• KORTE OEFENING
Zet alle regels uit de gegevens hieronder om in één genummerde lijst en laat daarbij lege regels weg.

· · ·

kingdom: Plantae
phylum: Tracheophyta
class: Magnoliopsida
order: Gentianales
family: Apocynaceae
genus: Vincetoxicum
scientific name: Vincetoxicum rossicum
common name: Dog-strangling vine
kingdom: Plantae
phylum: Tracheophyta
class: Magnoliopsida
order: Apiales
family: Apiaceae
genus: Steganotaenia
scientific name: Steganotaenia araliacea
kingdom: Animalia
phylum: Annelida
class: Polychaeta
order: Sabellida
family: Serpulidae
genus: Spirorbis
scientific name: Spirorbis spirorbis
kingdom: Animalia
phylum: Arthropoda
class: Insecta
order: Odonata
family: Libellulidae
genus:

· · ·

• ANTWOORD OP OPGAVE
1. kingdom: Plantae
2. phylum: Tracheophyta
3. class: Magnoliopsida
4. order: Gentianales
5. family: Apocynaceae
6. genus: Vincetoxicum
7. scientific name: Vincetoxicum rossicum
8. common name: Dog-strangling vine
9. kingdom: Plantae
10. phylum: Tracheophyta
11. class: Magnoliopsida
12. order: Apiales
13. family: Apiaceae
14. genus: Steganotaenia
15. scientific name: Steganotaenia araliacea
16. kingdom: Animalia
17. phylum: Annelida
18. class: Polychaeta
19. order: Sabellida
20. family: Serpulidae
21. genus: Spirorbis
22. scientific name: Spirorbis spirorbis
23. kingdom: Animalia
24. phylum: Arthropoda
25. class: Insecta
26. order: Odonata
27. family: Libellulidae
28. genus:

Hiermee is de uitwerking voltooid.